I’m (re-)reading up on absolutely continuous probability spaces right now. The defintion for the expected value I find everywhere is this:
(1): E(X):=∫∞−∞x⋅f(x)dx
The way to interpret this formula is that we’re integrating over the target space of X rather than the domain, and f is a probability density function over the target space of X. But this formula seems highly confusing if that is left unsaid (X doesn’t even appear in it – what the heck?). If one begins with a probability density function f over a probability space Ω=R and then wants to compute the expected value of a random variable X:Ω→R, I think the formula is:
(2): E(X):=∫∞−∞X(ω)⋅f(ω)dω
It seems utterly daft to me to present (1) without first presenting (2) if the idea is to teach the material in an easily understandable way. Even if one never uses (2) in practice. But this is what seems to be done everywhere – I googled a bunch, checked wikipedia, and dug out an old script, I haven’t found (2) anywhere (I hope it’s even correct). Worse, none of them even explicitly mention that x ranges over X(Ω) rather than over Ω after presenting (1). I get each random variable does itself define a probability space where the distribution is automatically over X(Ω) but I don’t think this is a good argument not to present (2). This concept is obviously not going to be trivial to understand.
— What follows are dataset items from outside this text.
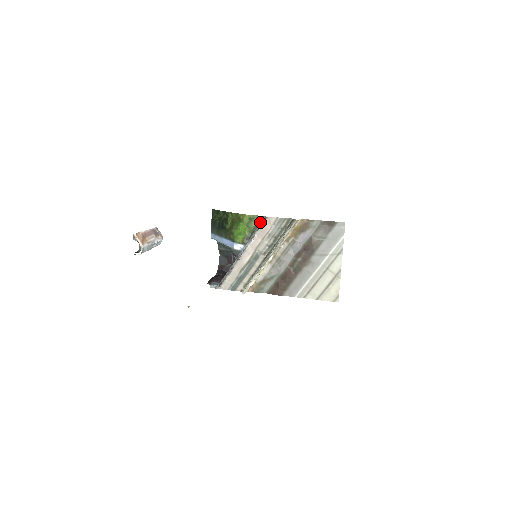
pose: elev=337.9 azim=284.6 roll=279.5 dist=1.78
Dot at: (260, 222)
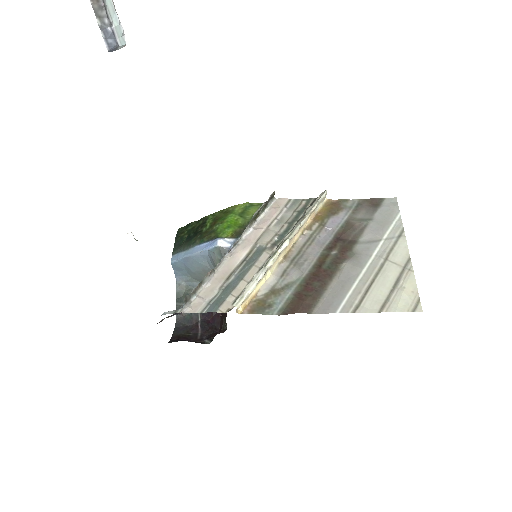
Dot at: occluded
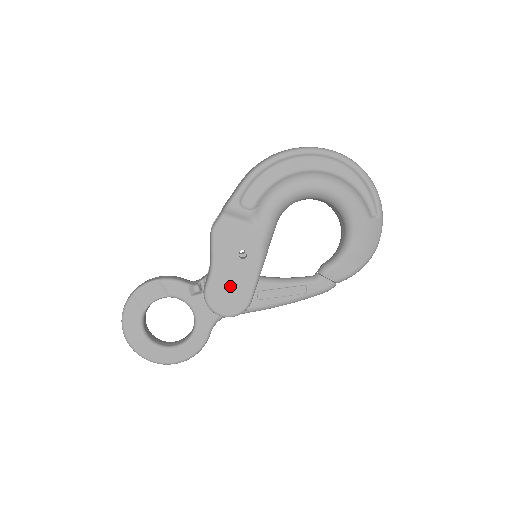
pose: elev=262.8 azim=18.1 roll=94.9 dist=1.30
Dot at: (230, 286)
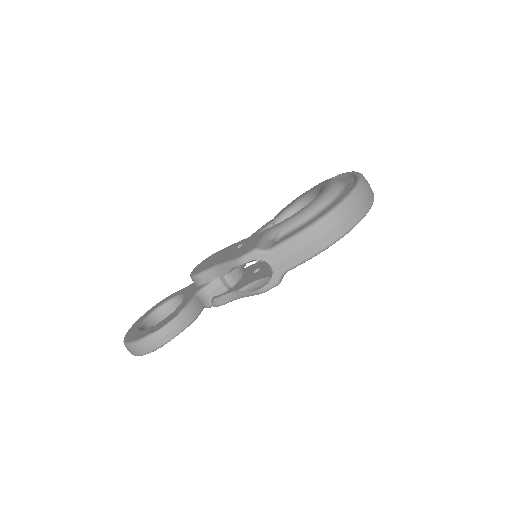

Stuff like this makes me feel like almost no-one thinks for themselves unless they have to, even in math. I’m interested in whether or not fellow LW-ians share my intuition here.
There seems to be a similar thing going on in linear algebra, where everyone teaches concepts based on the determinant, even though doing it differently makes them far easier. But there it feels more understandable, since you do need to be quite good to see that. This case here just feels like people aren’t even trying to optimize for readability.
When I learned probability, we were basically presented with a random variable X, told that it could occupy a bunch of different values, and asked to calculate what the average/expected value is based on the frequencies of what those different values could be. So you start with a question like “we roll a die. here are all the values it could be and they all happen one-sixth of the time. Add each value multiplied by one-sixth to each other to get the expected value.” This framing naturally leads to definition (1) when you expand to continuous random variables.
On one hand, this makes definition (1) really intuitive and easy to learn. After all, if you frame the questions around the target space, you’ll frame your understanding around the target space. Frankly, when I read your comment, my immediate reaction was “what on earth is a probability space? we’re just summing up the ways the target variable can happen and claiming that its a map from some other space to the target variable is just excessive!” When you’re taught about target space, you don’t think about probability space.
On the other hand, defintiion (2) is really useful in a lot of (usually more niche) areas. If you don’t contextualize X as a map between a space of possible outcomes as a real number, things like integrals using Maxwell Boltzmann statistics won’t make any sense. To someone who does, you’re just adding up all the possibilities weighted by a given value.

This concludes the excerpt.